What the task asks
Rewrite the records from their beginning through the line containing "8: (244, 275)", inclusive, changing "top-left" to "upper-left" and keeping everything else the same. Leave the pictures out of your answer.

[Source records]
= = =

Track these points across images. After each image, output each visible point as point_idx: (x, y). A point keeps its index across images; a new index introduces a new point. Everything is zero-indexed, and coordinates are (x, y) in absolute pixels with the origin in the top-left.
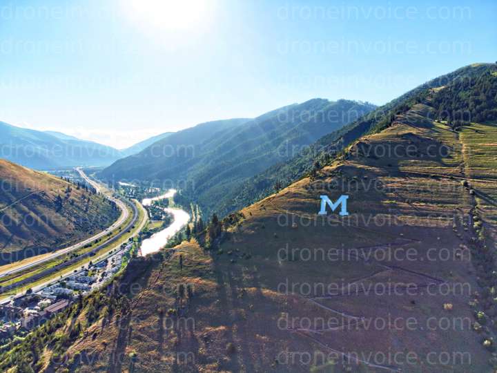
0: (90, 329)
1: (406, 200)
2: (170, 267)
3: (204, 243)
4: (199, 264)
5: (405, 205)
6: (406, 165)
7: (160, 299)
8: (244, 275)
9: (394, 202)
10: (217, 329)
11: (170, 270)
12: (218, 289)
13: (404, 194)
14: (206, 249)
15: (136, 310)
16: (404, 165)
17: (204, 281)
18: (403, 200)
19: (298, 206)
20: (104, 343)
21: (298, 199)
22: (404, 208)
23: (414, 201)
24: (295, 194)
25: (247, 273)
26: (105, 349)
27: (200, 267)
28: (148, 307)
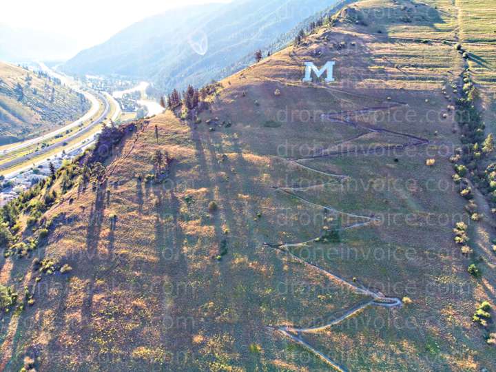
0: (66, 196)
1: (396, 65)
2: (146, 137)
3: (181, 114)
4: (176, 133)
5: (394, 70)
6: (397, 31)
7: (137, 166)
8: (224, 142)
9: (383, 67)
10: (199, 191)
11: (145, 139)
12: (197, 155)
13: (394, 60)
14: (183, 119)
15: (113, 177)
16: (395, 31)
17: (183, 149)
18: (392, 65)
19: (281, 73)
20: (81, 207)
21: (281, 67)
22: (393, 73)
23: (404, 66)
24: (277, 61)
25: (226, 140)
26: (83, 212)
27: (177, 136)
28: (125, 174)
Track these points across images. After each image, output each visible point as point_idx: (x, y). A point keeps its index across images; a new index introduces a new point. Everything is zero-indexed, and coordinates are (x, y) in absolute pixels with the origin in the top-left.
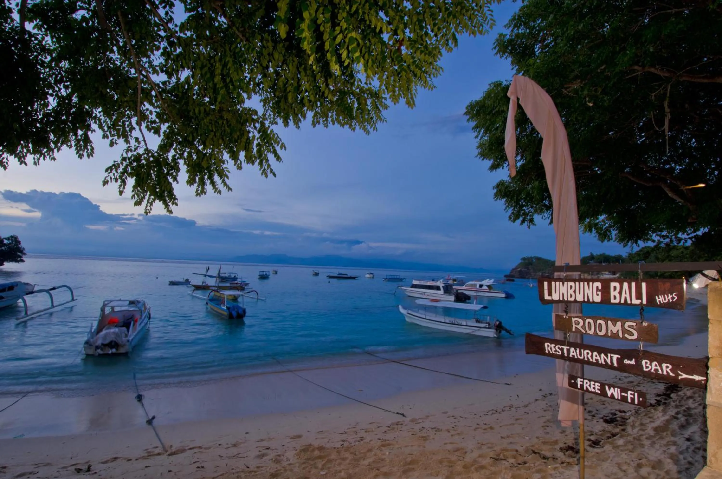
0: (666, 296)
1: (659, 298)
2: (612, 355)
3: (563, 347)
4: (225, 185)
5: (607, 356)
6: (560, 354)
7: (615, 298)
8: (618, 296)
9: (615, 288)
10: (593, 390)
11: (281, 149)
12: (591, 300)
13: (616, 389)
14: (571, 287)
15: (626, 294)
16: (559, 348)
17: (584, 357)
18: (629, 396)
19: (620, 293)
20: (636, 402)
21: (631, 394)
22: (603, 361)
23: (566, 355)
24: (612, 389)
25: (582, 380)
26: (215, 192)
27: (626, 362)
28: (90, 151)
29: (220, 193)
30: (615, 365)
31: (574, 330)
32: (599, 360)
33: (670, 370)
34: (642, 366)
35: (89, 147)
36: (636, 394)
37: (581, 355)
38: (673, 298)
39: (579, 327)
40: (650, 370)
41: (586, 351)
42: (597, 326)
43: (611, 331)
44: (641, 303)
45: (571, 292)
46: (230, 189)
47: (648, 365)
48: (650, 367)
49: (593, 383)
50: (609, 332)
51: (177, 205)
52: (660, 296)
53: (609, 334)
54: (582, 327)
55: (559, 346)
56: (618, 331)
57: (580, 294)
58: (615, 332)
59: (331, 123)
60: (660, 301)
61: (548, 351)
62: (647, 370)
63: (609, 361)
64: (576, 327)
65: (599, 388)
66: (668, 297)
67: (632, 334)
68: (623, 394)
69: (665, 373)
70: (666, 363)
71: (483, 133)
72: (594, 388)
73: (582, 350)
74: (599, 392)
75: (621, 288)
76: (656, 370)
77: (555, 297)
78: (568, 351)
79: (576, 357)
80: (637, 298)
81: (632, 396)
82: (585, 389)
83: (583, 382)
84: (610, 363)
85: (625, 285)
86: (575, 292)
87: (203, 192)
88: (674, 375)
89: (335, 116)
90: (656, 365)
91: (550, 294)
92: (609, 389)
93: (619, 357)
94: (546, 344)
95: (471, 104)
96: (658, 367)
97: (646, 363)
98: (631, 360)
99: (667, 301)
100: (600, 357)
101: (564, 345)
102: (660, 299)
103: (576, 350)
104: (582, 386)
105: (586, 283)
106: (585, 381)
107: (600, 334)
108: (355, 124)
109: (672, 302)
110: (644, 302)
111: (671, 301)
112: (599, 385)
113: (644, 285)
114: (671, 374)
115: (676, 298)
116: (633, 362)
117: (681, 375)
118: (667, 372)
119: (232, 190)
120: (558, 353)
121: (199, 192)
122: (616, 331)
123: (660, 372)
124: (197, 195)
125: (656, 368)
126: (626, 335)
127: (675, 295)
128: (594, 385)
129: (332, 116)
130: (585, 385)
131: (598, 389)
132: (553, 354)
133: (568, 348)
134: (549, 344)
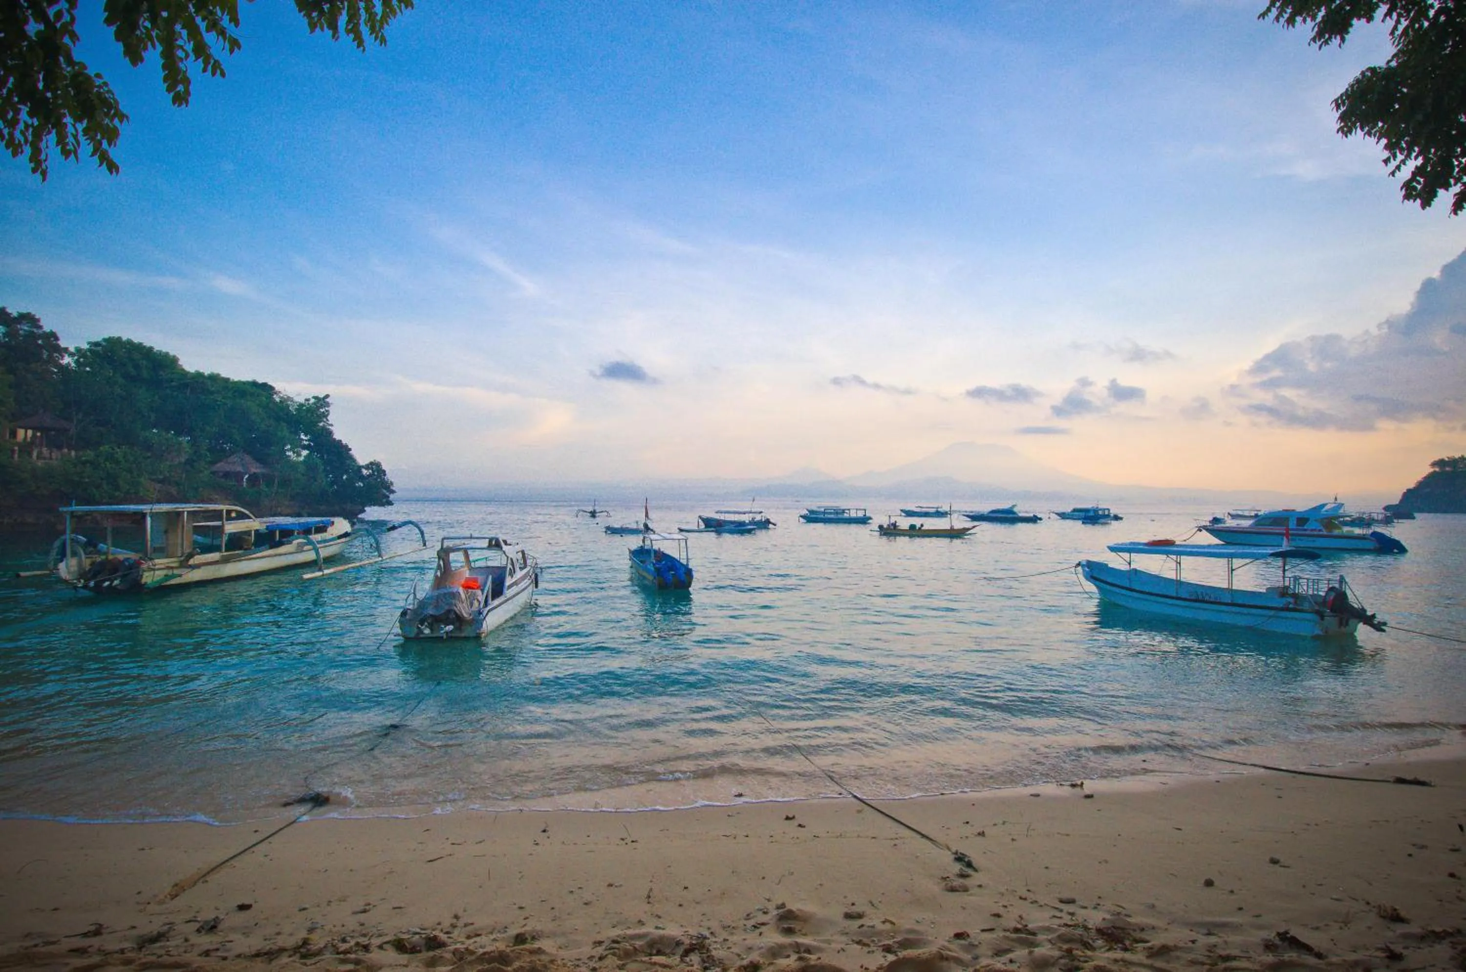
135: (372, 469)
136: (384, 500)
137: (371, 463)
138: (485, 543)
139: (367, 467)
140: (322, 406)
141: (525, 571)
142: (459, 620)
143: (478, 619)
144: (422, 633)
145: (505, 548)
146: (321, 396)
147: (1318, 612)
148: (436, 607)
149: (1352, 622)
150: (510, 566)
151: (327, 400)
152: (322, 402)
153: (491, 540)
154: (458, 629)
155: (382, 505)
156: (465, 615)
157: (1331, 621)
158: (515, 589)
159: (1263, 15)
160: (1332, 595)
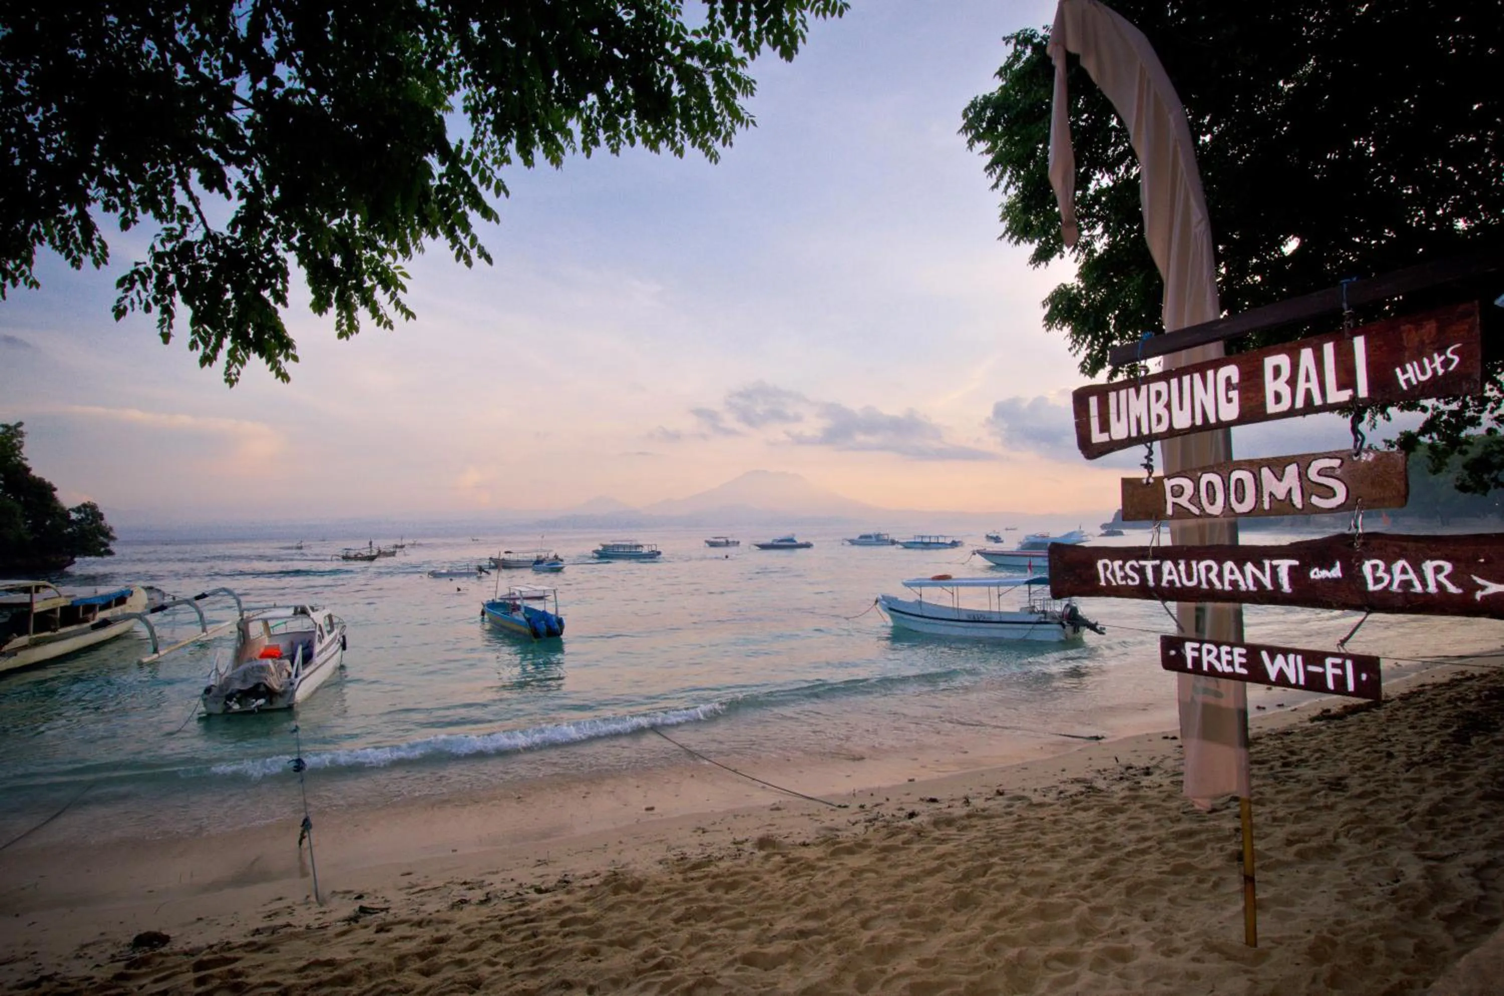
0: (1426, 361)
1: (1404, 372)
2: (1275, 562)
3: (1142, 563)
4: (398, 304)
5: (1262, 569)
6: (1137, 582)
7: (1278, 398)
8: (1286, 391)
9: (1277, 371)
10: (1228, 669)
11: (498, 194)
12: (1212, 420)
13: (1291, 657)
14: (1159, 394)
15: (1308, 379)
16: (1132, 568)
17: (1200, 582)
18: (1330, 672)
19: (1292, 382)
20: (1351, 686)
21: (1334, 666)
22: (1250, 582)
23: (1151, 583)
24: (1280, 658)
25: (1197, 645)
26: (378, 324)
27: (1317, 574)
28: (98, 251)
29: (392, 328)
30: (1286, 587)
31: (1169, 511)
32: (1241, 583)
33: (1447, 577)
34: (1364, 579)
35: (96, 243)
36: (1349, 664)
37: (1190, 577)
38: (1446, 363)
39: (1183, 501)
40: (1386, 589)
41: (1203, 564)
42: (1232, 488)
43: (1271, 494)
44: (1354, 398)
45: (1158, 408)
46: (410, 315)
47: (1380, 573)
48: (1387, 578)
49: (1228, 649)
50: (1266, 499)
51: (296, 359)
52: (1408, 366)
53: (1266, 506)
54: (1189, 501)
55: (1133, 562)
56: (1290, 491)
57: (1181, 408)
58: (1281, 495)
59: (627, 142)
60: (1408, 381)
61: (1106, 579)
62: (1379, 587)
63: (1267, 581)
64: (1174, 504)
65: (1244, 660)
66: (1431, 362)
67: (1330, 493)
68: (1312, 668)
69: (1432, 588)
70: (1433, 559)
71: (1010, 177)
72: (1230, 663)
73: (1194, 563)
74: (1244, 671)
75: (1295, 367)
76: (1408, 584)
77: (1119, 431)
78: (1157, 570)
79: (1178, 585)
80: (1341, 387)
81: (1338, 671)
82: (1205, 668)
83: (1199, 650)
84: (1269, 586)
85: (1307, 356)
86: (1168, 406)
87: (353, 328)
88: (1460, 591)
89: (633, 125)
90: (1404, 571)
91: (1105, 427)
92: (1272, 659)
93: (1295, 563)
94: (1100, 564)
95: (973, 105)
96: (1412, 576)
97: (1375, 568)
98: (1330, 567)
99: (1429, 374)
100: (1242, 572)
101: (1145, 558)
102: (1410, 375)
103: (1176, 565)
104: (1197, 661)
105: (1197, 376)
106: (1206, 647)
107: (1240, 508)
108: (682, 138)
109: (1445, 374)
110: (1363, 391)
111: (1441, 372)
112: (1243, 651)
113: (1359, 343)
114: (1452, 589)
115: (1457, 359)
116: (1336, 572)
117: (1483, 588)
118: (1439, 585)
119: (414, 317)
120: (1130, 582)
121: (345, 328)
122: (1285, 491)
123: (1418, 588)
124: (340, 336)
125: (1404, 577)
126: (1315, 500)
127: (1453, 353)
128: (1230, 653)
129: (628, 124)
130: (1205, 659)
131: (1242, 665)
132: (1118, 586)
133: (1157, 562)
134: (1107, 561)
135: (85, 512)
136: (102, 549)
137: (84, 506)
138: (291, 612)
139: (78, 510)
140: (13, 436)
141: (332, 635)
142: (270, 694)
143: (289, 691)
144: (230, 708)
145: (313, 615)
146: (12, 423)
147: (1061, 623)
148: (244, 681)
149: (1081, 628)
150: (318, 633)
151: (20, 429)
152: (13, 431)
153: (296, 608)
154: (270, 701)
155: (101, 555)
156: (276, 687)
157: (1069, 629)
158: (325, 656)
159: (1001, 238)
160: (1068, 610)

= = =

Output of the task
Track these points across images. After each image, output each visible point as point_idx: (x, y). A point keeps its index across images; a new index introduces a new point. Everything is zero-indexed, and coordinates are (x, y) in absolute pixels with the origin in the upper-left.
0: (90, 329)
1: (406, 200)
2: (170, 267)
3: (204, 243)
4: (199, 264)
5: (405, 205)
6: (406, 165)
7: (160, 299)
8: (244, 275)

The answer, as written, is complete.